The stories from our past which we remember and work through in therapy can include incidents where others have taken it upon themselves to criticize or condemn us. These can be hurtful and harmful and depending where we encounter this it can have a major effect on us. This can be worked on in therapy. Sometimes this criticism can be because of prejudice and it can be current. It is this which we want to address today. For all that we can work with these issues in therapy they also reflect the society in which we live.

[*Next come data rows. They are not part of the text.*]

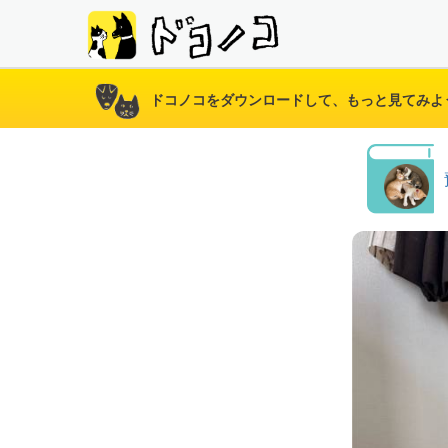
ドコノコをダウンロードして、もっと見てみよ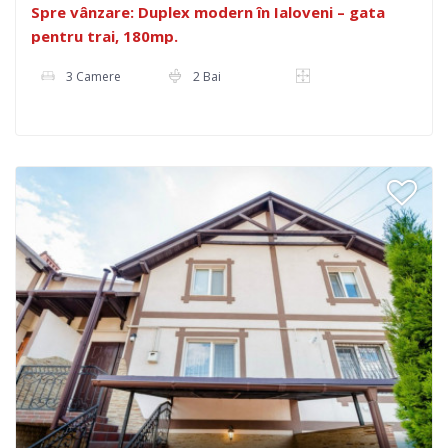
Spre vânzare: Duplex modern în Ialoveni – gata
pentru trai, 180mp.
3 Camere
2 Bai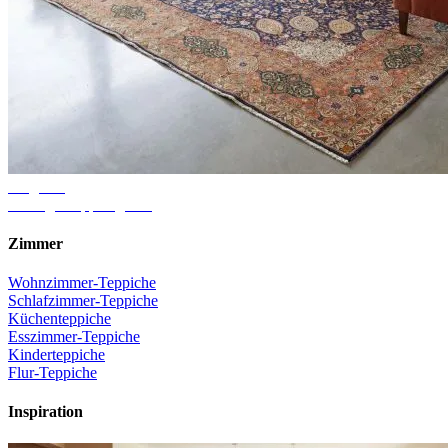
Ratgeber
Richtige Teppichgröße
Zimmer
Wohnzimmer-Teppiche
Schlafzimmer-Teppiche
Küchenteppiche
Esszimmer-Teppiche
Kinderteppiche
Flur-Teppiche
Inspiration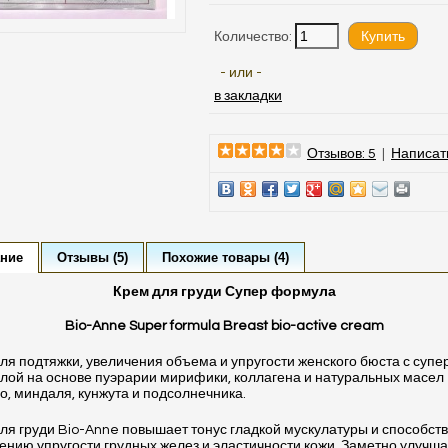
Количество:
- или -
в закладки
Отзывов: 5
|
Написат
ние
Отзывы (5)
Похожие товары (4)
Крем для груди Супер формула
Bio-Anne Super formula Breast bio-active cream
ля подтяжки, увеличения объема и упругости женского бюста с супе
ой на основе пуэрарии мирифики, коллагена и натуральных масел
о, миндаля, кунжута и подсолнечника.
ля груди Bio-Anne повышает тонус гладкой мускулатуры и способств
нию упругости грудных желез и эластичности кожи. Заметно улучш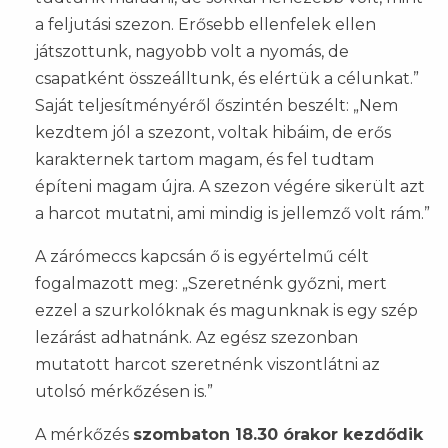
a feljutási szezon. Erősebb ellenfelek ellen
játszottunk, nagyobb volt a nyomás, de
csapatként összeálltunk, és elértük a célunkat.”
Saját teljesítményéről őszintén beszélt: „Nem
kezdtem jól a szezont, voltak hibáim, de erős
karakternek tartom magam, és fel tudtam
építeni magam újra. A szezon végére sikerült azt
a harcot mutatni, ami mindig is jellemző volt rám.”
A zárómeccs kapcsán ő is egyértelmű célt
fogalmazott meg: „Szeretnénk győzni, mert
ezzel a szurkolóknak és magunknak is egy szép
lezárást adhatnánk. Az egész szezonban
mutatott harcot szeretnénk viszontlátni az
utolsó mérkőzésen is.”
A mérkőzés
szombaton 18.30 órakor kezdődik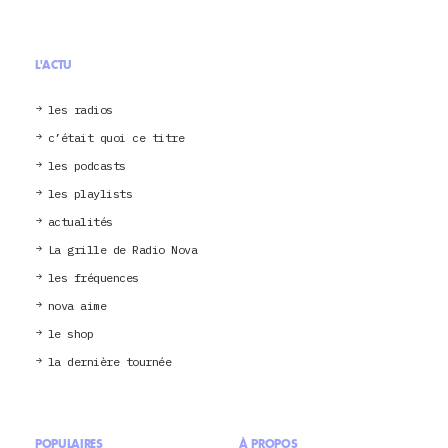
L'ACTU
les radios
c’était quoi ce titre
les podcasts
les playlists
actualités
La grille de Radio Nova
les fréquences
nova aime
le shop
la dernière tournée
POPULAIRES
À PROPOS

We wonder if our highlighting these issues can help towards making life a little more bearable by encouraging a little tolerance where we find difference. And this seems to be important to the kinds of things which we come across in our work. Even though it’s the twenty first century and social norms have changed a great deal we still come across examples where clients are stigmatised and discriminated against. It might seem like we are talking about things that belong to previous decades but we find that these things are still happening in 2011.

When you make the decision to get married and commit yourself to another you expect that it will last for life in line with the vow. You don’t expect that the relationship will come apart and end in separation or divorce. Nobody expects to encounter a period of depression or even repeated periods of it through life. Many people struggle greatly with the process of facing up to their own sexual orientation. In all of these things the support of family, friends, colleagues and community can be a huge force for good. It is that force for good which we would like to appeal for today.

If you take tolerance to its ultimate conclusion it would mean that we must show some understanding of those who hold views that are in opposition to our own. The balance that we are trying to find is between holding firm views and the harm that expressing or attempting to enforce these views might cause. Our appeal is for understanding of those who may be gay or lesbian; who may be trying to establish a second relationship after a marriage has ended or those attempting to put their lives together after a period of depression. Our plea is simple. It is to show a little understanding and tolerance and not to stand in the way of someone trying to become the person they want to be.